27 March 2014 - Go-around at Amsterdam Airport Schiphol due to occupied runway

 

Notification

On Thursday, March 27 th 2014 an aircraft aborted a final approach to runway 36R, also known as Aalsmeerbaan, at Amsterdam Airport Schiphol, because a previous aircraft had not yet vacated the runway. LVNL has reported this incident to the Dutch Safety Board and is conducting its own investigation.

Go-around

A go-around or missed approach is a routine safety manoeuvre following a decision not to proceed with the approach or landing for any of a variety of reasons such as unstable approach, cabin not ready, runway occupied, landing clearance not received, etc. Standard go-around procedures are included in every airfield’s published approach instructions for pilots and the air traffic controller may need to provide additional instructions in order to maintain separation from other aircraft. A go-around may be initiated by either the aircraft crew or the air traffic controller.

At busy airports like Amsterdam Airport Schiphol, approaching aircraft are lined up as efficiently as possible, but always with a minimum separation of three nautical miles (about 5.5 kilometers). If an aircraft fails to vacate the runway quickly enough, the following aircraft may have to perform a go-around. The runway controller must determine the risk of a conflict with other aircraft as quickly as possible and may issue additional instructions. The approach controller then has to guide the missed-approach aircraft back into the sequence of flights for landing.

Incident investigation

The primary responsibility of Air Traffic Control the Netherlands with respect to safety is ensuring the separation of aircraft from other aircraft and ground vehicles. Safety events that occur at Air Traffic Control the Netherlands are reported and investigated with the objective to learn and improve, and thus reduce the probability of similar incidents in the future. LVNL investigates all reported incidents in order to continuously improve safety.

Description

In the morning of March 27 th the crew of a Boeing 737-800 (B738) initiated a missed approach because a Citation 650 had not yet vacated runway 36R. This situation arose because air traffic control (ATC) had planned for the Citation 650 to timely vacate runway 36R after landing and thus cleared the B738 for landing on the same runway.  However, the Citation 650 did not vacate the runway as anticipated. The crew of the B738 noticed this, initiated a missed approach and climbed to the prescribed altitude. The B738 then executed a new approach for runway 36R and landed uneventfully.

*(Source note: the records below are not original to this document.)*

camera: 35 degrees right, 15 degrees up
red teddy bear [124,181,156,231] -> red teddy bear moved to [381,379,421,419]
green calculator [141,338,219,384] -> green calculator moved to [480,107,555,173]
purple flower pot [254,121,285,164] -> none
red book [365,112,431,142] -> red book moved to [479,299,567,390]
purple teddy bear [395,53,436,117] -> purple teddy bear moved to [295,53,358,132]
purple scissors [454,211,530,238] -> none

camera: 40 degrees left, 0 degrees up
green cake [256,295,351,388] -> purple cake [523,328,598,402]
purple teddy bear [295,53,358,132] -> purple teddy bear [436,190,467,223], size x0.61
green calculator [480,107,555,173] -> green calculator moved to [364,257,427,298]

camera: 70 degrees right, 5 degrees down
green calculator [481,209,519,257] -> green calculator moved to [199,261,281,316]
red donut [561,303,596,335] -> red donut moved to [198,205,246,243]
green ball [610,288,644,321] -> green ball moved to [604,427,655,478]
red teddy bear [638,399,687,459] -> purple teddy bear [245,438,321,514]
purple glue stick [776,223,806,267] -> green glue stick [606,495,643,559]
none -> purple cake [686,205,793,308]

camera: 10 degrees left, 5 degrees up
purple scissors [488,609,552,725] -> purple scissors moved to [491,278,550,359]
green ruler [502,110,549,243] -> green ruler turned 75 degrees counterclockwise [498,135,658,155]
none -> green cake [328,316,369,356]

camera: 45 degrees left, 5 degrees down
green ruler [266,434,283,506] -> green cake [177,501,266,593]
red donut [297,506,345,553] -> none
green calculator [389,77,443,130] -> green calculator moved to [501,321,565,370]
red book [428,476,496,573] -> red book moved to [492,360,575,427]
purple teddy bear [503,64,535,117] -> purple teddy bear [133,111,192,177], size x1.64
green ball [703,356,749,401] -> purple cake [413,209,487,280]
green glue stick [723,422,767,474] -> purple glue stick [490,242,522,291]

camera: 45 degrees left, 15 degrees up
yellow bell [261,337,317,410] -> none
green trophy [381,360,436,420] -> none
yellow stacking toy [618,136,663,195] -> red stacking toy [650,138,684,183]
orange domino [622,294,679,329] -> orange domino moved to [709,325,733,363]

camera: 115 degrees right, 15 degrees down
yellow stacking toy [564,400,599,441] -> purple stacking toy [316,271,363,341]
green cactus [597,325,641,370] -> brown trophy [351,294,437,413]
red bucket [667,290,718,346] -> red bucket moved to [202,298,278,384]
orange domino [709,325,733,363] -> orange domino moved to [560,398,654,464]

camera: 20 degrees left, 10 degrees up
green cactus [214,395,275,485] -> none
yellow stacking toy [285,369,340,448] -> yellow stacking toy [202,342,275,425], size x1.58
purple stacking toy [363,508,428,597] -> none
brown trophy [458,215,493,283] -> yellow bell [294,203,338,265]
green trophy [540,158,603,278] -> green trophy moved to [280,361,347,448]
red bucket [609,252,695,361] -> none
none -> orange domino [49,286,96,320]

Summary of investigation results

In the morning of Thursday, March 27th 2014 an aircraft, a Citation 650 (C650), lands on runway 36R, also known as Aalsmeerbaan, at Amsterdam Airport Schiphol.  After landing safely, the C650 is cleared to taxi to Schiphol –East leaving the runway at intersection E3. But this particular intersection is blocked by a tug approaching to cross runway 36R on his way to Schiphol-Center. The C650 notices that intersection E3 is blocked and slowly taxies to the next intersection E4. Both the pilot of the approaching Boeing 737-800 (B738) and air traffic control notice that the C650 has not yet left the runway. Air traffic control decides to warn the pilot that he is going to receive a clearance to land on runway 36R a little later than could be expected. Air traffic control also informs the B738 that the C650 has not yet vacated the runway and gives a conditional  clearance to the B738. However, the Citation 650 did not vacate the runway as anticipated. The crew of the B738 noticed this, initiated a missed approach and climbed to the prescribed altitude of 1500 ft. The B738 then executed a new approach for runway 36R and landed uneventfully.

Extraordinary circumstances

The investigation showed that there were a few relevant circumstances that contributed to the incident:

  • While the C650 is approaching runway 36R the pilot of another aircraft approaching for runway 06, also known as Kaagbaan, does not respond to his clearance to land on that runway. Air traffic control is monitoring this situation closely to make sure that the aircraft lands properly and contacts his colleagues on approach to coordinate the situation. 
  • Air traffic control intended to clear the C650 to make a visual approach to runway 04. Also known as the Schiphol-Oostbaan. This plan needed to change because traffic was also landing on runway 06;
  • The separation distance between the B738 and the C650 reduced rapidly because of the higher approaching speed of the B738;
  • When air traffic control contacts the C650 to ask the pilot to rapidly vacate the runway, the air traffic control frequency was blocked by the frequency of the C650. As a result, no communication was possible for a short period of time;
  • After giving the clearance to the pilot of the B738 to land on runway 36R, air traffic control used the wrong call sign.

 

Current rules and guidelines provide air traffic controllers sufficient opportunities to achieve a safe operation. Because of the extraordinary circumstances this occurrence will be used for training purposes.